Would you repeat, exactly as given, the line with "index dip: (371, 264)" and every line after it to the end of the entries?

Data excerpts

::::::::::

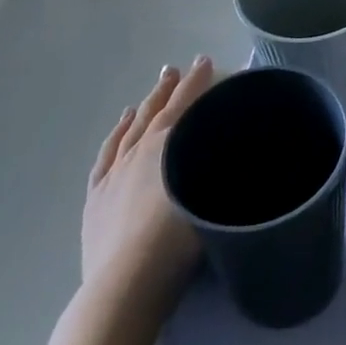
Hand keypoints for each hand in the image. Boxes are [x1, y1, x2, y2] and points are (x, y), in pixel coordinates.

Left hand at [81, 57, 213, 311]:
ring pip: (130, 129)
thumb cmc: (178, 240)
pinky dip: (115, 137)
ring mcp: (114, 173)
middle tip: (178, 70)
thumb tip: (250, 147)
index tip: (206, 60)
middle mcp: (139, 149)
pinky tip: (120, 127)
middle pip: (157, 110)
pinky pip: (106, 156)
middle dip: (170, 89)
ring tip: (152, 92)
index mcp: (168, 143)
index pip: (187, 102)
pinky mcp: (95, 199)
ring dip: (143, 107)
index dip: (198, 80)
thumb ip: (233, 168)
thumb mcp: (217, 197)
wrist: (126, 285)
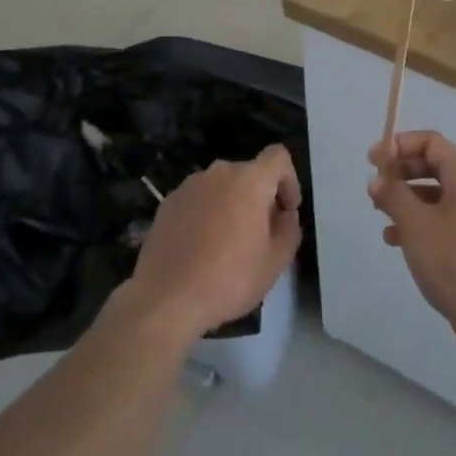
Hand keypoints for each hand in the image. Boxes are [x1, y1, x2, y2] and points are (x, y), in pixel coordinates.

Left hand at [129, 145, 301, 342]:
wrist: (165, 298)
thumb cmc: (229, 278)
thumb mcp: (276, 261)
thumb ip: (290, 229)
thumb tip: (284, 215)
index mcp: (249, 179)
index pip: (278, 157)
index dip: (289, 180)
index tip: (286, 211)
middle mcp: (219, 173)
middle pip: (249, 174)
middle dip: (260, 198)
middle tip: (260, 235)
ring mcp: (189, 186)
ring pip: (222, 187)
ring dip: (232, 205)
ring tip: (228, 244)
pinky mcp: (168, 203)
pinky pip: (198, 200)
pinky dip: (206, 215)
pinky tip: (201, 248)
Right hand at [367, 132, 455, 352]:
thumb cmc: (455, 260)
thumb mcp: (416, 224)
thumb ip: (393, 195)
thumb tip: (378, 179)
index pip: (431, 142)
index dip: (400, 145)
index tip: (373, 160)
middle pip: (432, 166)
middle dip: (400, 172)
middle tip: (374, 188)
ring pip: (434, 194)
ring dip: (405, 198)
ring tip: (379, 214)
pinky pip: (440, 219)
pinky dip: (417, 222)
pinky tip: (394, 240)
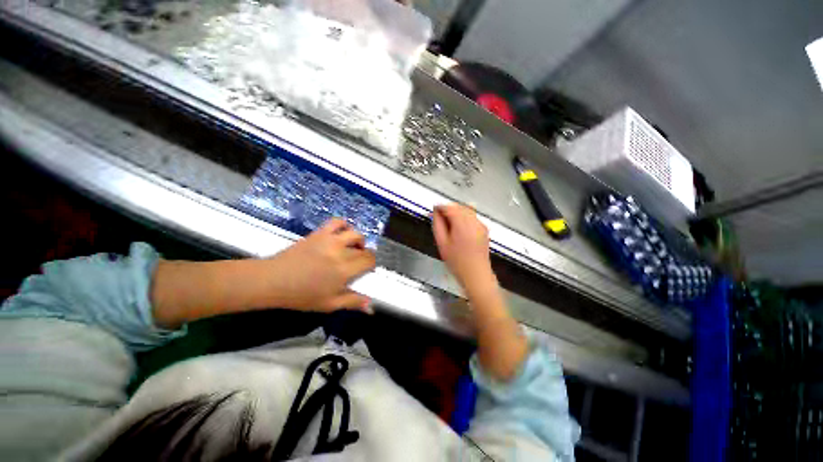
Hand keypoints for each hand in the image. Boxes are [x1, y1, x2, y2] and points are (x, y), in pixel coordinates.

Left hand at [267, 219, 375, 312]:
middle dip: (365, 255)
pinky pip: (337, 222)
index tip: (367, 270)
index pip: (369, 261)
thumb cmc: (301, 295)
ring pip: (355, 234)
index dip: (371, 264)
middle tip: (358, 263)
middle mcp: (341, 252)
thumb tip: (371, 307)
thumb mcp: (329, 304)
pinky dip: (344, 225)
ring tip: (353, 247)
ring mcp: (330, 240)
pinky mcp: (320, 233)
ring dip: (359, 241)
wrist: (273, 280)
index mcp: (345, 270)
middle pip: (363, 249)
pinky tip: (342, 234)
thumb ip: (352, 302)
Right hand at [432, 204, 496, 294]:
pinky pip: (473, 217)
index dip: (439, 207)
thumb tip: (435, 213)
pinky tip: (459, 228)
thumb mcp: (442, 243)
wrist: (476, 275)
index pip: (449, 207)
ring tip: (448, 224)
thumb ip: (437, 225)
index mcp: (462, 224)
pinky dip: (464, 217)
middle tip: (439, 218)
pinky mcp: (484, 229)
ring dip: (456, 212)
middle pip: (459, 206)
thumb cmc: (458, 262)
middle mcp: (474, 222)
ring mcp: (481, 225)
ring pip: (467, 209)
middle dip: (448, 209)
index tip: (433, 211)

::::::::::

Solution for this task -
index dip: (371, 264)
middle tip: (358, 263)
middle mcp: (341, 252)
thumb tip: (371, 307)
thumb mcp: (329, 304)
pinky dip: (344, 225)
ring tip: (353, 247)
ring mcp: (330, 240)
pinky mcp: (320, 233)
ring dip: (359, 241)
wrist: (273, 280)
index mcp: (345, 270)
middle pip: (363, 249)
pinky tip: (342, 234)
thumb ip: (352, 302)
Right hand at [432, 204, 496, 294]:
pinky pip: (473, 217)
index dip: (439, 207)
thumb tip: (435, 213)
pinky tip: (459, 228)
thumb mcp: (442, 243)
wrist: (476, 275)
index pip: (449, 207)
ring tip: (448, 224)
thumb ip: (437, 225)
index mcp: (462, 224)
pinky dip: (464, 217)
middle tip: (439, 218)
pinky mcp: (484, 229)
ring dip: (456, 212)
middle pip: (459, 206)
thumb cmc: (458, 262)
middle mcp: (474, 222)
ring mcp: (481, 225)
ring pip: (467, 209)
middle dip: (448, 209)
index tip: (433, 211)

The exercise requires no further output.